[[ MATERIAL PROVIDED, beginning ]]

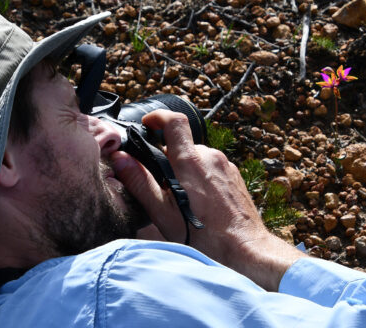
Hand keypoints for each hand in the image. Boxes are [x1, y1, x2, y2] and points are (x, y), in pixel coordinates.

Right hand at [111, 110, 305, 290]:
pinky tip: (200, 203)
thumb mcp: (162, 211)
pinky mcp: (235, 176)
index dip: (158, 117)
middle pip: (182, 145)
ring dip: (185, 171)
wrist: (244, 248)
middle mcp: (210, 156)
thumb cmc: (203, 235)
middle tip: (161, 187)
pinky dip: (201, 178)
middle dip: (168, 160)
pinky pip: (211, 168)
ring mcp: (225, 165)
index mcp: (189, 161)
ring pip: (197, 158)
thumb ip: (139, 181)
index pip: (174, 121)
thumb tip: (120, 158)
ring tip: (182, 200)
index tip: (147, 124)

[[ MATERIAL PROVIDED, end ]]
[[ MATERIAL PROVIDED, beginning ]]

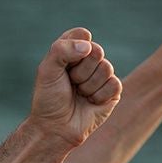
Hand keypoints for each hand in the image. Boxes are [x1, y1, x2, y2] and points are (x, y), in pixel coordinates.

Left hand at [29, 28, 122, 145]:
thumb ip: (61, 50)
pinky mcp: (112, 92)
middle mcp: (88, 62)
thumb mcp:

[[ MATERIAL PROVIDED, end ]]

_WORK REQUEST_
Go through the material above and output exactly the lines from the one containing "pinky mcp: (235, 176)" through the one containing "index tip: (147, 124)".

_TASK ANSWER_
pinky mcp: (235, 176)
index dip: (158, 117)
middle pip: (182, 145)
ring dip: (185, 171)
wrist: (244, 248)
middle mcp: (210, 156)
thumb cmc: (203, 235)
middle tip: (161, 187)
pinky dip: (201, 178)
middle dip: (168, 160)
pinky pip: (211, 168)
ring mcp: (225, 165)
index mcp: (189, 161)
ring pip: (197, 158)
thumb ip: (139, 181)
index pip: (174, 121)
thumb tip: (120, 158)
ring tip: (182, 200)
index tip: (147, 124)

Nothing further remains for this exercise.